It’s pronounced Av-uh-ruh-GAR-doe.

No, not Avogadro. Not, not Spanish or Portuguese.

Where does the name come from?

Some time in the pink-and-grey disaster area of the 1980s my brother was bored and writing a pretty useless program on my ZX Spectrum. One of the pointless things it did was display “Avaragado’s number: 7” on the screen – he meant “Avogadro”, whose number is slightly larger.

I stole it when writing my own programs – I’d say “Copyright so-and-so Avaragado” or “Avaragado so-and-so”, where “so-and-so” was some famous name vaguely related to whatever program I was writing. A paint program would be by “Avaragado da Vinci”, for example.

When I went online it seemed the obvious choice. One (dis)advantage is that it’s easily googlable – they’re all me, almost certainly.

Non-fascinating but true facts

  • My first published piece appeared in the September 1985 issue of Your Spectrum magazine. I was 16.
  • I have pieces of myself in small pots. Some slivers of spine and a couple of angry-looking gallstones.
  • I’ve met Marvel Comics demigod Stan Lee.
  • While at college I just missed out on being a year early to win a half-blue in the hugely popular sport of Korfball.
  • I made a fruit-based video for one of the world’s foremost raw food practitioners.
  • I’m not actually a perfectionist. Not in everything. IT’S TRUE DAMMIT.
  • I wrote and designed a book in a month for a freelance project. I’ve also edited and designed books written by others.
  • I’ve worked on three web browsers, none of which you’ll have heard of.
  • Snowblades rule. Proper grown-up skis are for people with backs that work.
  • All the signs were there but it took me a while to decloset.

How about an actual biography and stuff?

I was born in 1969 and three months later propped up in front of the Apollo 11 landing, thereby cementing my lifetime space nerd credentials.

A friend introduced me to the sparkling world of computers in 1980. I wrote a massively unpublished text adventure game called The School in 1983-4, and helped out “tape backup” specialist Lerm Software in 1984-6 by writing tape-to-ZX-microdrive programs and instructions. I hacked and mapped ZX Spectrum games for fun and occasionally pocket money.

I studied at Downing College, Cambridge from 1988-91, leaving with a BA in Computer Science. My final-year project on Active Badges, in conjunction with the then-Olivetti Research Labs, showed real-time location information for badge-wearers across suitably wired-up parts of Cambridge.

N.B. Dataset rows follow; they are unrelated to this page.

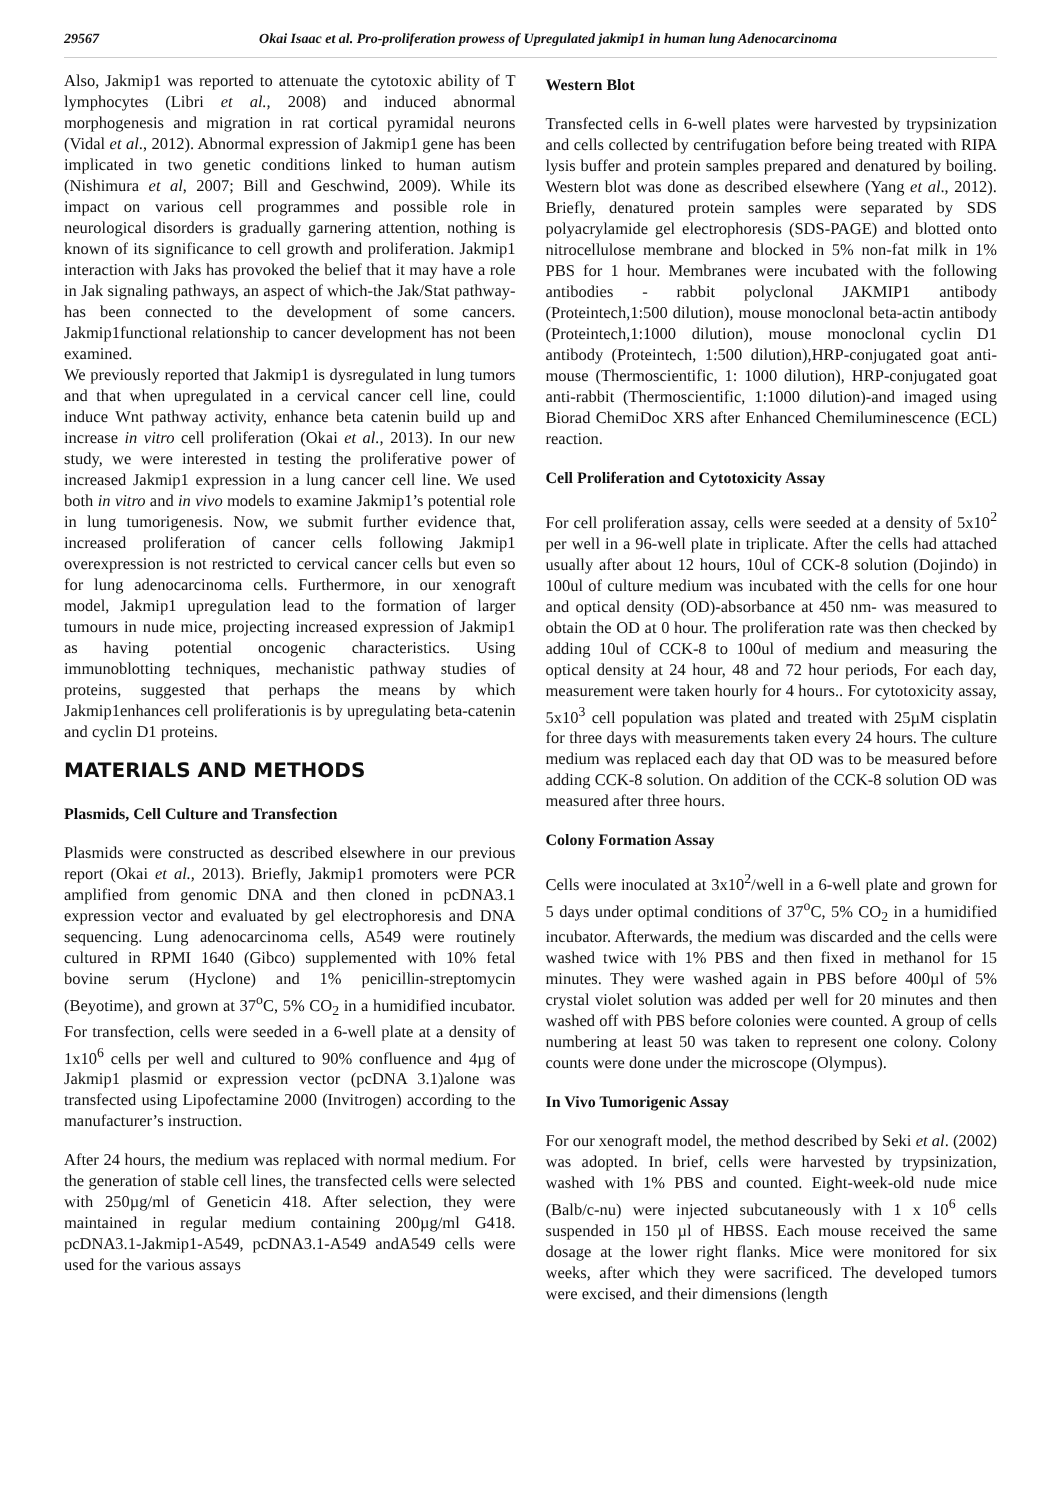29567 Okai Isaac et al. Pro-proliferation prowess of Upregulated jakmip1 in human lung Adenocarcinoma
Also, Jakmip1 was reported to attenuate the cytotoxic ability of T lymphocytes (Libri et al., 2008) and induced abnormal morphogenesis and migration in rat cortical pyramidal neurons (Vidal et al., 2012). Abnormal expression of Jakmip1 gene has been implicated in two genetic conditions linked to human autism (Nishimura et al, 2007; Bill and Geschwind, 2009). While its impact on various cell programmes and possible role in neurological disorders is gradually garnering attention, nothing is known of its significance to cell growth and proliferation. Jakmip1 interaction with Jaks has provoked the belief that it may have a role in Jak signaling pathways, an aspect of which-the Jak/Stat pathway-has been connected to the development of some cancers. Jakmip1functional relationship to cancer development has not been examined.
We previously reported that Jakmip1 is dysregulated in lung tumors and that when upregulated in a cervical cancer cell line, could induce Wnt pathway activity, enhance beta catenin build up and increase in vitro cell proliferation (Okai et al., 2013). In our new study, we were interested in testing the proliferative power of increased Jakmip1 expression in a lung cancer cell line. We used both in vitro and in vivo models to examine Jakmip1’s potential role in lung tumorigenesis. Now, we submit further evidence that, increased proliferation of cancer cells following Jakmip1 overexpression is not restricted to cervical cancer cells but even so for lung adenocarcinoma cells. Furthermore, in our xenograft model, Jakmip1 upregulation lead to the formation of larger tumours in nude mice, projecting increased expression of Jakmip1 as having potential oncogenic characteristics. Using immunoblotting techniques, mechanistic pathway studies of proteins, suggested that perhaps the means by which Jakmip1enhances cell proliferationis is by upregulating beta-catenin and cyclin D1 proteins.
MATERIALS AND METHODS
Plasmids, Cell Culture and Transfection
Plasmids were constructed as described elsewhere in our previous report (Okai et al., 2013). Briefly, Jakmip1 promoters were PCR amplified from genomic DNA and then cloned in pcDNA3.1 expression vector and evaluated by gel electrophoresis and DNA sequencing. Lung adenocarcinoma cells, A549 were routinely cultured in RPMI 1640 (Gibco) supplemented with 10% fetal bovine serum (Hyclone) and 1% penicillin-streptomycin (Beyotime), and grown at 37<sup>o</sup>C, 5% CO<sub>2</sub> in a humidified incubator. For transfection, cells were seeded in a 6-well plate at a density of 1x10<sup>6</sup> cells per well and cultured to 90% confluence and 4µg of Jakmip1 plasmid or expression vector (pcDNA 3.1)alone was transfected using Lipofectamine 2000 (Invitrogen) according to the manufacturer’s instruction.
After 24 hours, the medium was replaced with normal medium. For the generation of stable cell lines, the transfected cells were selected with 250µg/ml of Geneticin 418. After selection, they were maintained in regular medium containing 200µg/ml G418. pcDNA3.1-Jakmip1-A549, pcDNA3.1-A549 andA549 cells were used for the various assays
Western Blot
Transfected cells in 6-well plates were harvested by trypsinization and cells collected by centrifugation before being treated with RIPA lysis buffer and protein samples prepared and denatured by boiling. Western blot was done as described elsewhere (Yang et al., 2012). Briefly, denatured protein samples were separated by SDS polyacrylamide gel electrophoresis (SDS-PAGE) and blotted onto nitrocellulose membrane and blocked in 5% non-fat milk in 1% PBS for 1 hour. Membranes were incubated with the following antibodies - rabbit polyclonal JAKMIP1 antibody (Proteintech,1:500 dilution), mouse monoclonal beta-actin antibody (Proteintech,1:1000 dilution), mouse monoclonal cyclin D1 antibody (Proteintech, 1:500 dilution),HRP-conjugated goat anti-mouse (Thermoscientific, 1: 1000 dilution), HRP-conjugated goat anti-rabbit (Thermoscientific, 1:1000 dilution)-and imaged using Biorad ChemiDoc XRS after Enhanced Chemiluminescence (ECL) reaction.
Cell Proliferation and Cytotoxicity Assay
For cell proliferation assay, cells were seeded at a density of 5x10<sup>2</sup> per well in a 96-well plate in triplicate. After the cells had attached usually after about 12 hours, 10ul of CCK-8 solution (Dojindo) in 100ul of culture medium was incubated with the cells for one hour and optical density (OD)-absorbance at 450 nm- was measured to obtain the OD at 0 hour. The proliferation rate was then checked by adding 10ul of CCK-8 to 100ul of medium and measuring the optical density at 24 hour, 48 and 72 hour periods, For each day, measurement were taken hourly for 4 hours.. For cytotoxicity assay, 5x10<sup>3</sup> cell population was plated and treated with 25µM cisplatin for three days with measurements taken every 24 hours. The culture medium was replaced each day that OD was to be measured before adding CCK-8 solution. On addition of the CCK-8 solution OD was measured after three hours.
Colony Formation Assay
Cells were inoculated at 3x10<sup>2</sup>/well in a 6-well plate and grown for 5 days under optimal conditions of 37<sup>o</sup>C, 5% CO<sub>2</sub> in a humidified incubator. Afterwards, the medium was discarded and the cells were washed twice with 1% PBS and then fixed in methanol for 15 minutes. They were washed again in PBS before 400µl of 5% crystal violet solution was added per well for 20 minutes and then washed off with PBS before colonies were counted. A group of cells numbering at least 50 was taken to represent one colony. Colony counts were done under the microscope (Olympus).
In Vivo Tumorigenic Assay
For our xenograft model, the method described by Seki et al. (2002) was adopted. In brief, cells were harvested by trypsinization, washed with 1% PBS and counted. Eight-week-old nude mice (Balb/c-nu) were injected subcutaneously with 1 x 10<sup>6</sup> cells suspended in 150 µl of HBSS. Each mouse received the same dosage at the lower right flanks. Mice were monitored for six weeks, after which they were sacrificed. The developed tumors were excised, and their dimensions (length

In 1993 I joined software company IXI in Cambridge as a technical author. I stayed there for ten years, as it first joined with Leeds company Visionware and morphed into a division of SCO, before finally becoming Tarantella. At various times I was New Media and Documentation Manager, UI Architect and Product Manager, sometimes all simultaneously, while still writing words and occasionally code and with a bit of graphic design for good measure.

Since 2003 I’ve had freelance and full-time roles with ANT Software (as Creative Architect, writing demo software and evangelising while also writing documentation) and I spent nearly four years with Azuro (UK) Ltd creating and upgrading a dedicated suite of intranet tools and resources to improve the effectiveness of the engineering and QA teams, and occasionally ranting about processes.

As of 2012 I’m freelance and currently concentrating on writing and publishing. The award-winning children’s illustrated book Edward Hopper and the Carrot Crunch by Mike Smith (disclosure: brother) is available on iPad/iPhone/iPod Touch; and Till Undeath Do Us Part, a novella about zombies in Cambridge by Anthony Camber (disclosure: my pen-name) is available on Kindle. Other platforms and works coming soon.

2 responses to “Who?

  1. Susan Foster

    I came across your old blog about your spinal surgery with Mr Peter Kirkpatrick at Spire lea hospital in Cambridge. I’ve just had this done a week ago, same hospital, same surgeon. Thanks for writing about it, its made me feel better and gave me a good laugh especially about the anaesthetist. Hope you’re well from it, it sounds like he did a good job on you – do you still have your “remains” in your jar? I did think about asking for them! My op went well, so much so that I was at centreparcs 5 days later. (perhaps not the wisest move with an energetic 2 year old.)

    • Glad your surgery went well too, and that you enjoyed reading my experiences. One of the reasons I wrote about it was to give people like you some reassurance before the surgeon got stuck in.

      I do still have my ‘remains’, along with another jar containing two gallstones. I’m gathering quite a collection.